BusinessWeek reports:

Wages are going up even without the government’s prodding. The development of China’s west has turned interior cities such as Chongqing into production centers that compete for labor with coastal factories. The pay of the migrant laborers who fuel China’s export industry rose by 40 percent in 2010, according to Credit Suisse’s Tao. It will continue climbing 20 percent to 30 percent in each of the next three years as Chinese leaders pump up domestic demand.

Workers are getting picky. A recent pay hike of more than 10 percent in a Shenzhen bra factory wasn’t enough to keep some workers in town. Luo Chenen, a 33-year-old migrant worker who sews bras for Hong Kong-listed Top Form International, says “quite a few” of her colleagues left after the lunar new year for their hometowns. They won’t come back because “there are jobs there as well. Right now is not like in the past, when finding a job was difficult.” As proof of employers’ desperation, the district of Shenzhen where Luo works is plastered with recruitment notices, some promising “High Pay for Urgent Hire.”

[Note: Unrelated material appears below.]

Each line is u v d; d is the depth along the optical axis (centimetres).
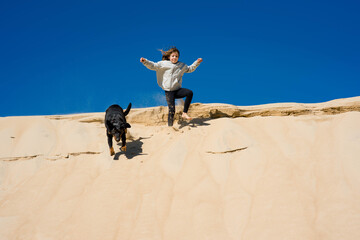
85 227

It’s not just in China’s big cities where wages are rising fast. In the countryside, where small factories are popping up, per capita net income jumped 10.9 percent in 2010, to 5,919 yuan, according to a National Bureau of Statistics of China report in January. “Rural migrant workers’ wages are now rising faster than ever before, and we can probably talk about a wage explosion here,” Jonathan Anderson, chief economist for emerging markets at UBS (UBS) in Hong Kong, wrote on Feb. 3.

Full story here.

4 Responses to “Chinese Workers Pay Is Increasing”

  • China’s growth has been amazing and is the main driver of the world wide reduction in poverty that we see over the last 30 years. So it’s important to think about what China has done right. Stigltitz has a book/talk called “Making Globalization Work”. He says that China opened it’s market to capital investment, but blocked the market to short term speculative capital flows, particularly on currency. So for him the key is allowing states to manage the way globalization occurs within their own countries.

    China is pretty big and able to resist the demands of the US. Other places just don’t have the strength (Latin America, Mexico) and for them globalization has been very harmful.

    It’s a good talk you may enjoy and I’d be interested in your thoughts. Not sure where it is online but I can make it available to you via Dropbox or something like that if you like.

  • Sure, send it over.

    For my general history of China, see here.

  • DeLong discusses another important factor. Blocking trade liberalization at the early stages. He says it harmed them economically but was necessary politically. OK. Funny that they are doing so well economically though whereas the countries that don’t have the power to impose import restrictions are doing so poorly.

    Here’s the common thread. They are powerful enough to block the demands of outsiders and are able to globalize on their own terms. The key is independence.

  • What do you think about his closing remarks, regarding Argentina?